A carne brasileira ainda enfrenta outro impasse com a União Europeia, que não deve ser confundido com o EUDR. Além da origem ambiental, o bloco exige garantias sobre o controle de determinados antimicrobianos durante todo o ciclo de vida dos animais. A Comissão Europeia anunciou a retirada do Brasil da lista de países autorizados a fornecer carnes e outros produtos de origem animal a partir de 3 de setembro de 2026, caso não considere suficientes as garantias apresentadas.

O governo brasileiro sustenta que possui um sistema oficial confiável e que somente certificará produtos que cumprirem integralmente as exigências europeias. O ponto de divergência é a cobrança de uma comprovação prévia para medidas implementadas progressivamente ao longo do ciclo produtivo. Na avicultura, esse ciclo pode ser concluído em cerca de 40 dias; na bovinocultura, a formação de animais plenamente elegíveis pode levar dois anos ou mais.

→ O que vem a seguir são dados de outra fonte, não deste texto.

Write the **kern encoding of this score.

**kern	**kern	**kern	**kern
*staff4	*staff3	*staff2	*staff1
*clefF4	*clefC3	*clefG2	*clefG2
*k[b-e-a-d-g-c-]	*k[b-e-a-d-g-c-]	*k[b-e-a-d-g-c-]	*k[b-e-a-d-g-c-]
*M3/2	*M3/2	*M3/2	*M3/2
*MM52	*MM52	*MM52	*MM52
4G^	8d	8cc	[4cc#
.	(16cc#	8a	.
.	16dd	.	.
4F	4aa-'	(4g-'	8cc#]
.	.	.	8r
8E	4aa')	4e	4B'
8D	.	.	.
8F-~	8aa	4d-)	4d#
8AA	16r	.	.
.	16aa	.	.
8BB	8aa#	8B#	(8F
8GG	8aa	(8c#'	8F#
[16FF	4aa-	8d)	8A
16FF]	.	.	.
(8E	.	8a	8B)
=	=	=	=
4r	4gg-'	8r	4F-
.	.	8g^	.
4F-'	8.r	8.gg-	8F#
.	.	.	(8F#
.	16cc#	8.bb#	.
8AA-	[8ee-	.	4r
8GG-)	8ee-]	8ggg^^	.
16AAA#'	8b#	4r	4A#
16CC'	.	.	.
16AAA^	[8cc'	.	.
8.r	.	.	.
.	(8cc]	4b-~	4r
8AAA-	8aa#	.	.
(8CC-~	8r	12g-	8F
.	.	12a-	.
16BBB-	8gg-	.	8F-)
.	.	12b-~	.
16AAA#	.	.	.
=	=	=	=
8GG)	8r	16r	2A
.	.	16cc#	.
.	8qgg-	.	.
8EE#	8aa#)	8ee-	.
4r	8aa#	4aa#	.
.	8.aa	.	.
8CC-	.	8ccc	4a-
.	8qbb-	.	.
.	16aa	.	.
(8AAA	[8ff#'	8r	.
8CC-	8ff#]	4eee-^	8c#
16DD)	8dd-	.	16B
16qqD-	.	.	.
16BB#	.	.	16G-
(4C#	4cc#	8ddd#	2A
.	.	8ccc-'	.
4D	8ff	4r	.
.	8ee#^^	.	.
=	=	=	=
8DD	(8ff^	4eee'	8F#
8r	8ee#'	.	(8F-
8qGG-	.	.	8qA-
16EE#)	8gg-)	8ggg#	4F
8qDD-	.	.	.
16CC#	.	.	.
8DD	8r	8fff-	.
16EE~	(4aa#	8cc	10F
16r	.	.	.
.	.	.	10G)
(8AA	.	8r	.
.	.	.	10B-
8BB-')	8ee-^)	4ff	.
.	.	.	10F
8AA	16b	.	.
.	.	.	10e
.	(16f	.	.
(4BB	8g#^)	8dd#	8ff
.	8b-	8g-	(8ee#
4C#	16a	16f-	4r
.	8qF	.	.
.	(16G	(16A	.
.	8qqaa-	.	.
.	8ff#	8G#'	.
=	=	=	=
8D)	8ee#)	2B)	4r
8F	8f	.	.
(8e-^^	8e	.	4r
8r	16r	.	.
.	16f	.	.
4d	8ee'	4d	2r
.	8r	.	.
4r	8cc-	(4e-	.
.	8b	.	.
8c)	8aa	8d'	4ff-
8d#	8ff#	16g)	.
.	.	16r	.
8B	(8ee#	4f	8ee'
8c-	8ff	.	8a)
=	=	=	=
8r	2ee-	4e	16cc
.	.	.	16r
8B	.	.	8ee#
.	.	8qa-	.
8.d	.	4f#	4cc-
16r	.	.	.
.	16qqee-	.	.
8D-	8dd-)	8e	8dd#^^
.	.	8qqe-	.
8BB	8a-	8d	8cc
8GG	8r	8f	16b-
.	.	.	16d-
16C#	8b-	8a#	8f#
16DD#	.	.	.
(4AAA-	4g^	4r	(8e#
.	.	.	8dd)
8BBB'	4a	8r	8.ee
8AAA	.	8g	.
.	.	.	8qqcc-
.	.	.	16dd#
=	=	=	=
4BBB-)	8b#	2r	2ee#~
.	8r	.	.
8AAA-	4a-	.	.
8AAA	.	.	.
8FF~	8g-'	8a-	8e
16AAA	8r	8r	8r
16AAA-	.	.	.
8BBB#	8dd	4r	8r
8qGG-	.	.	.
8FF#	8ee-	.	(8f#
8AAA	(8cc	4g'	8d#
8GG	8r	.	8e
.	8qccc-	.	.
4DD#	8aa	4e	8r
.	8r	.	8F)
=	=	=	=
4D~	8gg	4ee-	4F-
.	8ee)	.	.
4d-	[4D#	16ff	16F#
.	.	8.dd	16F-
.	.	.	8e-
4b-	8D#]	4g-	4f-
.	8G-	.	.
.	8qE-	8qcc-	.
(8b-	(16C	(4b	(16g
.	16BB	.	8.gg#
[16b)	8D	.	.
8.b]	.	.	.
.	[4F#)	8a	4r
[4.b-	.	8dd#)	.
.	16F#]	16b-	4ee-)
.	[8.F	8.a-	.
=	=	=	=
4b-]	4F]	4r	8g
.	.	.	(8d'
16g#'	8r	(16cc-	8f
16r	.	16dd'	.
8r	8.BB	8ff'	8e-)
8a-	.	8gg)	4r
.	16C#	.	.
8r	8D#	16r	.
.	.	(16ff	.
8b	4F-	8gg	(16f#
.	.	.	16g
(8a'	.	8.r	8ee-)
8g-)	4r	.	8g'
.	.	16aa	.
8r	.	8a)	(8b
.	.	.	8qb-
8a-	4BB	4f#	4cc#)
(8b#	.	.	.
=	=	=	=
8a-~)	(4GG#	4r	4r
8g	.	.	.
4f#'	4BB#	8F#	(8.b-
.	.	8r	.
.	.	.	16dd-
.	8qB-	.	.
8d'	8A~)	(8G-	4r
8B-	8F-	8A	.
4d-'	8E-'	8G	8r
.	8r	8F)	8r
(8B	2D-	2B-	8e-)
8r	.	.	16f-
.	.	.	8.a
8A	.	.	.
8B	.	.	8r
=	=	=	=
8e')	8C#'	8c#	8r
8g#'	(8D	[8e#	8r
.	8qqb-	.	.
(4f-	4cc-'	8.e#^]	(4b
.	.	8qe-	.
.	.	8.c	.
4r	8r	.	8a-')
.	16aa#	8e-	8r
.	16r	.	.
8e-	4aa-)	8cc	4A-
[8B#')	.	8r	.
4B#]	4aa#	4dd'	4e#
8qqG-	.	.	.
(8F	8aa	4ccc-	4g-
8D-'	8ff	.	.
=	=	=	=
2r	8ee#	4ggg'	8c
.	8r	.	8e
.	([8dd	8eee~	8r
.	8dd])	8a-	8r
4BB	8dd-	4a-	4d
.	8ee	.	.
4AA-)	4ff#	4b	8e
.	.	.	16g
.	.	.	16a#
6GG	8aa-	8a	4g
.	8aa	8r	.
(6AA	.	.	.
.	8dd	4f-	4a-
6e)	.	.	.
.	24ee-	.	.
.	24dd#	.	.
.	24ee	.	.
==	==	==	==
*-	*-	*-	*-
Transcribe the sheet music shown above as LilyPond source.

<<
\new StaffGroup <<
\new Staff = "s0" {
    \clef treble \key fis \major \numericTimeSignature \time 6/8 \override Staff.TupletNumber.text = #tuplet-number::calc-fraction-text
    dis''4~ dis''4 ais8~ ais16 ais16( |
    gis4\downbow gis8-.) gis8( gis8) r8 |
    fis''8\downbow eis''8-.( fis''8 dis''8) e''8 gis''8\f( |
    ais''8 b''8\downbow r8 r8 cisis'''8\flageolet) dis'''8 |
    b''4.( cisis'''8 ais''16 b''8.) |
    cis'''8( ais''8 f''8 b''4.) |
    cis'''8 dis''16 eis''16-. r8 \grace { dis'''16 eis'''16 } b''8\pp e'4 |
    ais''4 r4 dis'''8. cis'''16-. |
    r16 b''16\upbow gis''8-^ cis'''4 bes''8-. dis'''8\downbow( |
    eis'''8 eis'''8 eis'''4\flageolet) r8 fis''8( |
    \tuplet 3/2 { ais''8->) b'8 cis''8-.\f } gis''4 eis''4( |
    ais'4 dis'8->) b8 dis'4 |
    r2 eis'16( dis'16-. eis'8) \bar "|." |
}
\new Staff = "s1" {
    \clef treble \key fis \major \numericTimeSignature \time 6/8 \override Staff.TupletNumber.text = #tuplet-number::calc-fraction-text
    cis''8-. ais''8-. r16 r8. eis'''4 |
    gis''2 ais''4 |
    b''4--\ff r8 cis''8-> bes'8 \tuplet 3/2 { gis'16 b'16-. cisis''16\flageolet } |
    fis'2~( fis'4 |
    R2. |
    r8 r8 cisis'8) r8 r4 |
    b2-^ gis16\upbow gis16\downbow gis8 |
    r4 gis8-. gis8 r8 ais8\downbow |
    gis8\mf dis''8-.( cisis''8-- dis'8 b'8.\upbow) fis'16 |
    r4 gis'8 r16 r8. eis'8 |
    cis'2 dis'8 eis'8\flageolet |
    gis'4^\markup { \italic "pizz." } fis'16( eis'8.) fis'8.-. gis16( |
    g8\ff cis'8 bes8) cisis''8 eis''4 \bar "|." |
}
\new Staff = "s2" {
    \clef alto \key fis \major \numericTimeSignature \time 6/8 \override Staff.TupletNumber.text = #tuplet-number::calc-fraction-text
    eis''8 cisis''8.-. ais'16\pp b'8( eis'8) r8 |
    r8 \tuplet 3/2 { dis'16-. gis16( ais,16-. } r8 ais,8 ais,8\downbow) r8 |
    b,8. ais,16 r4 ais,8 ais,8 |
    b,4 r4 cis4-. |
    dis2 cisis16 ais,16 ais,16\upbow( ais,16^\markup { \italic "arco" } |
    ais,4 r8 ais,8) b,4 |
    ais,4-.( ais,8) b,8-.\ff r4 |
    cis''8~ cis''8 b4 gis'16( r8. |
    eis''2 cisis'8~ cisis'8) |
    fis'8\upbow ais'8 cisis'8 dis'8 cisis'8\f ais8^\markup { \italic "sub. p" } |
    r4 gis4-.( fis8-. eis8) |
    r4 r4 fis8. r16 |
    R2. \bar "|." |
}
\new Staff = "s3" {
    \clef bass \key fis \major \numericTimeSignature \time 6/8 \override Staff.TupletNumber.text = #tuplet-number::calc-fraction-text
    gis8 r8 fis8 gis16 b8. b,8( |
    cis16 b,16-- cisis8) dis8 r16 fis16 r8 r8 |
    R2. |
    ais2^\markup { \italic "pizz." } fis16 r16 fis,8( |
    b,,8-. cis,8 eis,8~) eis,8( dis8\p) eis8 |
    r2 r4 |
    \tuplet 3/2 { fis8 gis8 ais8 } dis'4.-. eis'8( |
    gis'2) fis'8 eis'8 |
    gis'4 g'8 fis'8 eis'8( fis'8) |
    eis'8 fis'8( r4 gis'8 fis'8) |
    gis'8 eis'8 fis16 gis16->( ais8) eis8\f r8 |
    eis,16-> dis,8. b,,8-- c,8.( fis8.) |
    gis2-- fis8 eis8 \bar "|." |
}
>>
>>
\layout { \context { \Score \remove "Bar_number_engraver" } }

Assim, a carne brasileira enfrenta duas frentes distintas na Europa: a ambiental, relacionada ao desmatamento e à rastreabilidade da propriedade de origem; e a sanitária, ligada ao uso de antimicrobianos durante a vida do animal. A unificação dos sistemas proposta pelo WRI ajudaria principalmente na primeira frente. Para o produtor, o resultado dependerá de como essa integração será implementada, de quem pagará pela adaptação e de sua capacidade de reduzir burocracia, em vez de acrescentar uma nova camada de exigências ao campo.